Our recent studies revealed that mTOR inhibitors such as rapamycin and temsirolimus increase Akt phosphorylation/activation and cyclin D1 expression levels in pancreatic cancer cells [16]. Similar results were reported by Wan et al., who suggested that mTOR inhibitors might eventually promote cellular proliferation and survival if the Akt activation goes unchecked [17]. In support of this possibility, pancreatic cancer cells were observed by Wan et al to become more resistant to the mTOR inhibitors beyond 72-96 hours of continuous treatment in vitro. Li et al, also observed that the phosphorylation of IRS-1 on Ser612, a modification that likely inhibits IRS-PI3K interactions, was abolished by rapamycin and CCI-779. It is therefore conceivable that IRS-Ser612 is a mTOR-regulated site that is part of a negative feedback loop, and that mTOR inhibitors enhance pAkt levels in pancreatic cancer cells by blocking its phosphorylation [18]. Why this feedback loop is more relevant in pancreatic cancer than in other cancer types is unclear at this time. Whether the paradoxical Akt activation secondary to mTOR inhibition led to the increased toxicity or rapid tumor progression in Study A cannot be stated with any degree of certainty as no post-treatment biopsies were performed.

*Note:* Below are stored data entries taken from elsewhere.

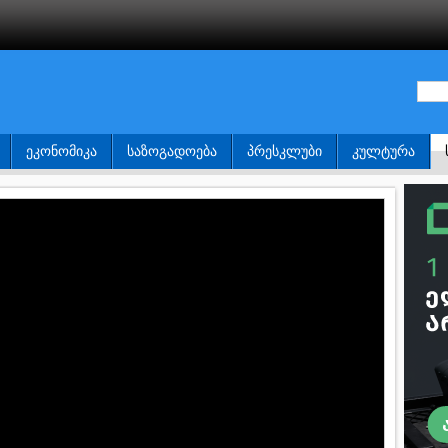
ᲔᲙᲝᲜᲝᲛᲘᲙᲐ
ᲡᲐᲖᲝᲒᲐᲓᲝᲔᲑᲐ
ᲞᲠᲔᲡᲙᲚᲣᲑᲘ
ᲙᲣᲚᲢᲣᲠᲐ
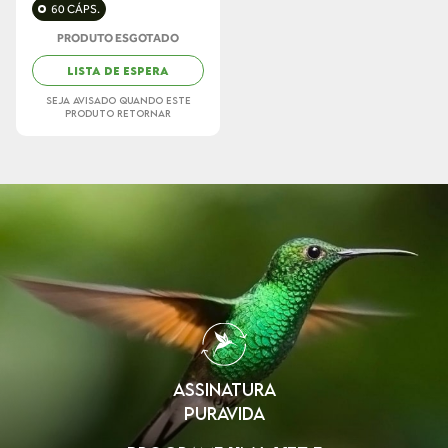
60 CÁPS.
PRODUTO ESGOTADO
LISTA DE ESPERA
SEJA AVISADO QUANDO ESTE
PRODUTO RETORNAR
ASSINATURA
PURAVIDA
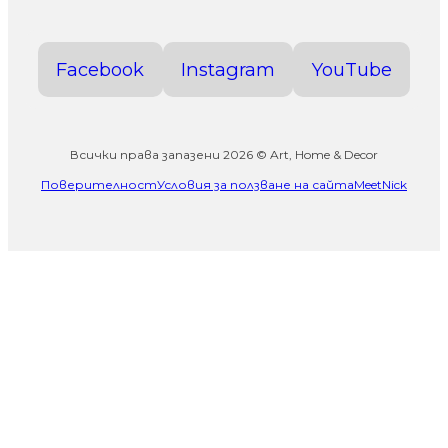
Facebook
Instagram
YouTube
Всички права запазени 2026 © Art, Home & Decor
Поверителност
Условия за ползване на сайта
MeetNick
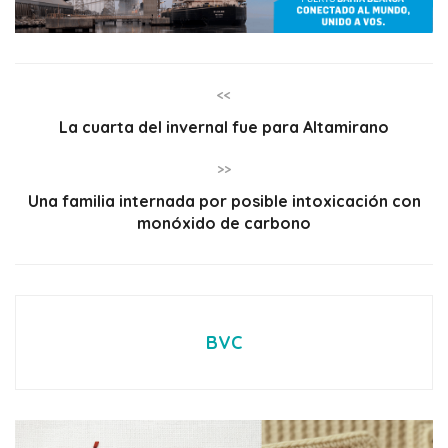
<<
La cuarta del invernal fue para Altamirano
>>
Una familia internada por posible intoxicación con
monóxido de carbono
BVC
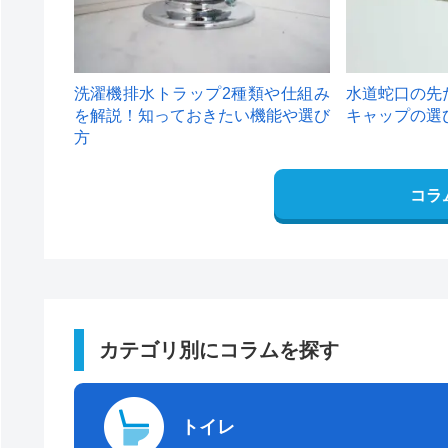
洗濯機排水トラップ2種類や仕組み
水道蛇口の先
を解説！知っておきたい機能や選び
キャップの選
方
コラ
カテゴリ別にコラムを探す
トイレ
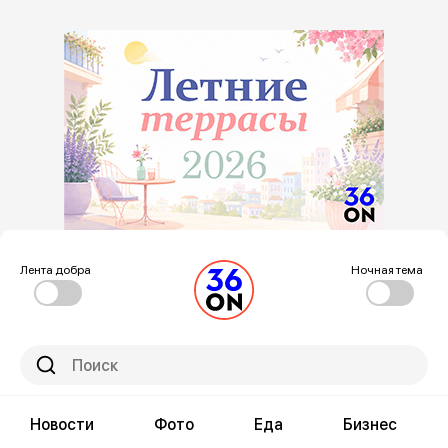
Лента добра
Ночная тема
Новости
Фото
Еда
Бизнес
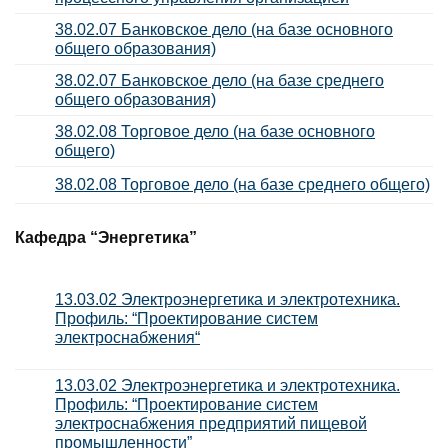
38.02.07 Банковское дело (на базе основного
общего образования)
38.02.07 Банковское дело (на базе среднего
общего образования)
38.02.08 Торговое дело (на базе основного
общего)
38.02.08 Торговое дело (на базе среднего общего)
Кафедра “Энергетика”
13.03.02 Электроэнергетика и электротехника.
Профиль: “Проектирование систем
электроснабжения
“
13.03.02 Электроэнергетика и электротехника.
Профиль: “Проектирование систем
электроснабжения предприятий пищевой
промышленности”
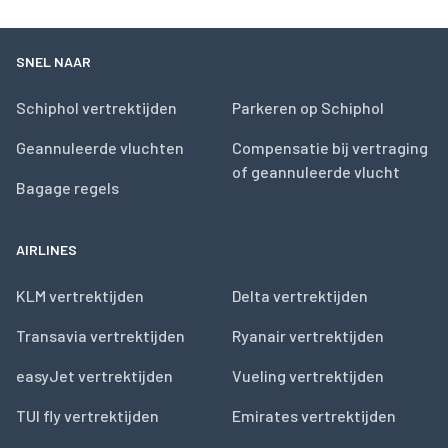
SNEL NAAR
Schiphol vertrektijden
Parkeren op Schiphol
Geannuleerde vluchten
Compensatie bij vertraging
of geannuleerde vlucht
Bagage regels
AIRLINES
KLM vertrektijden
Delta vertrektijden
Transavia vertrektijden
Ryanair vertrektijden
easyJet vertrektijden
Vueling vertrektijden
TUI fly vertrektijden
Emirates vertrektijden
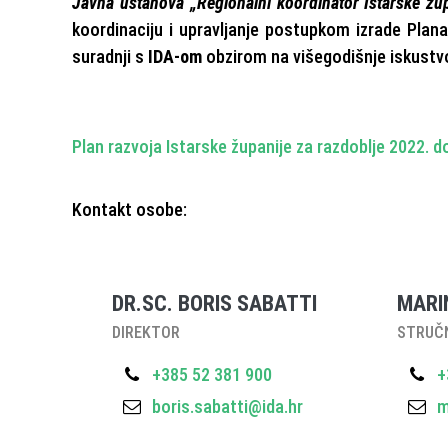
Javna ustanova „Regionalni koordinator Istarske ž
koordinaciju i upravljanje postupkom izrade Plan
suradnji s
IDA-om
obzirom na višegodišnje iskustv
Plan razvoja Istarske županije za razdoblje 2022. d
Kontakt osobe:
DR.SC. BORIS SABATTI
MARI
DIREKTOR
STRUČ
+385 52 381 900
+
boris.sabatti@ida.hr
m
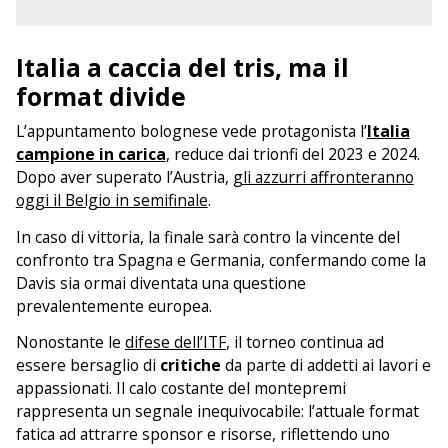
Italia a caccia del tris, ma il
format divide
L’appuntamento bolognese vede protagonista l’
Italia
campione in carica
, reduce dai trionfi del 2023 e 2024.
Dopo aver superato l’Austria,
gli azzurri affronteranno
oggi il Belgio in semifinale
.
In caso di vittoria, la finale sarà contro la vincente del
confronto tra Spagna e Germania, confermando come la
Davis sia ormai diventata una questione
prevalentemente europea.
Nonostante le
difese dell’ITF
, il torneo continua ad
essere bersaglio di
critiche
da parte di addetti ai lavori e
appassionati. Il calo costante del montepremi
rappresenta un segnale inequivocabile: l’attuale format
fatica ad attrarre sponsor e risorse, riflettendo uno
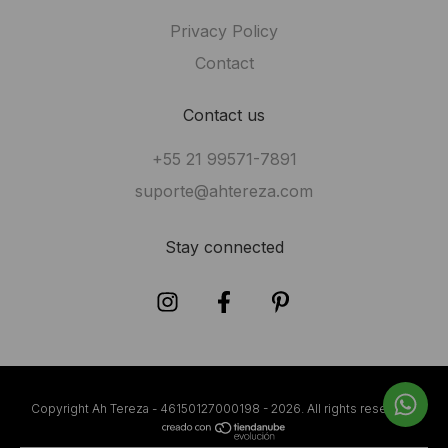
Privacy Policy
Contact
Contact us
+55 21 99571-7891
suporte@ahtereza.com
Stay connected
Copyright Ah Tereza - 46150127000198 - 2026. All rights reserved.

The sensitivity of cancer cell lines to erlotinib depends at least partially on the inhibition of the PI3K/Akt/mTOR pathway. The erlotinib-rapamycin combination was found to have a synergistic cytocidal effect and erlotinib alone could inhibit rapamycin-induced Akt activation in non-small cell lung cancer cell lines [19]. These data supported the investigation of the erlotinib-everolimus combination in Study B. However, in Study B, we observed neither clinically significant antitumor activity nor disease stability. One possible explanation may be that most pancreatic cancers are k-ras mutated, which may induce baseline Akt activation in pancreatic cancer. Indeed our pretreatment biopsies revealed an elevated pAkt/Akt ratio in pancreatic cancer cells pre-treatment. It must be noted however, that both studies did not include post-treatment biopsies; therefore, we cannot definitively rule out an erlotinib effect on Akt activation. One can hypothesize, based on our results, that Akt inhibition as a therapeutic strategy for pancreatic cancer should include the simultaneous inhibition at several points along the PI3K pathway. Ongoing studies are investigating mTOR inhibitors in combination with IgF1-R or direct Akt antagonists.

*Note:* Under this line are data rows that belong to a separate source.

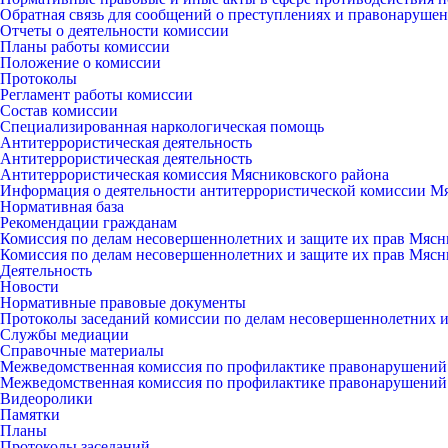
Обратная связь для сообщений о преступлениях и правонарушен
Отчеты о деятельности комиссии
Планы работы комиссии
Положение о комиссии
Протоколы
Регламент работы комиссии
Состав комиссии
Специализированная наркологическая помощь
Антитеррористическая деятельность
Антитеррористическая деятельность
Антитеррористическая комиссия Мясниковского района
Информация о деятельности антитеррористической комиссии М
Нормативная база
Рекомендации гражданам
Комиссия по делам несовершеннолетних и защите их прав Мясн
Комиссия по делам несовершеннолетних и защите их прав Мясн
Деятельность
Новости
Нормативные правовые документы
Протоколы заседаний комиссии по делам несовершеннолетних и
Службы медиации
Справочные материалы
Межведомственная комиссия по профилактике правонарушений
Межведомственная комиссия по профилактике правонарушений
Видеоролики
Памятки
Планы
Протоколы заседаний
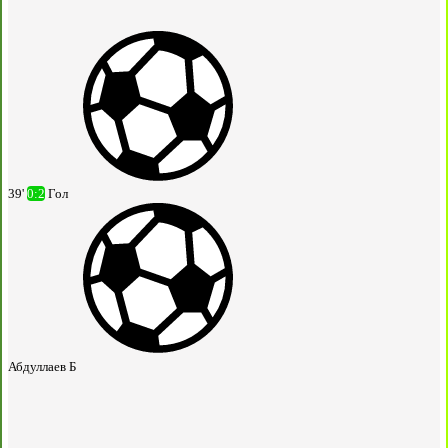
39'
0:2
Гол
Абдуллаев Б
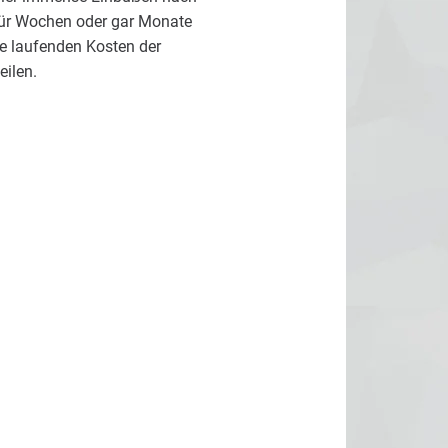
 für Wochen oder gar Monate
ie laufenden Kosten der
eilen.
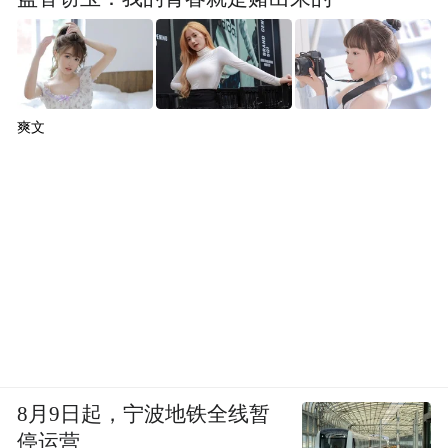
爽文
8月9日起，宁波地铁全线暂
停运营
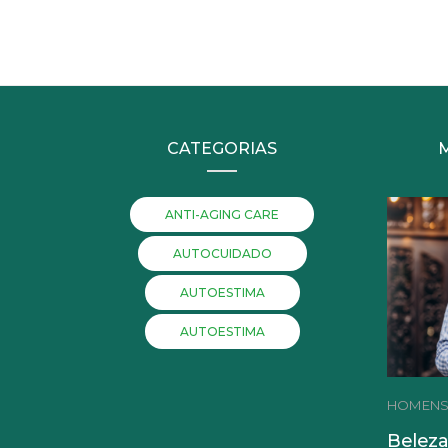
CATEGORIAS
ANTI-AGING CARE
AUTOCUIDADO
AUTOESTIMA
AUTOESTIMA
HOMEN
Beleza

Standard second-line chemotherapy regimens for advanced pancreatic cancer at the present time include oxaliplatin with fluoropyrimidines or capecitabine [2]. Clinical trials that are based on molecular profiling, or which include one of the above standard regimens should be encouraged.

Conclusions

PI3K inhibition may be an important therapeutic strategy for pancreatic cancer. However, we did not observe a clinically relevant anti-tumor effect with the mTOR inhibitor temsirolimus or with the everolimus + erlotinib combination.

Authors' information

These studies were conducted by the authors at the MD Anderson Cancer Center, Houston, TX, USA.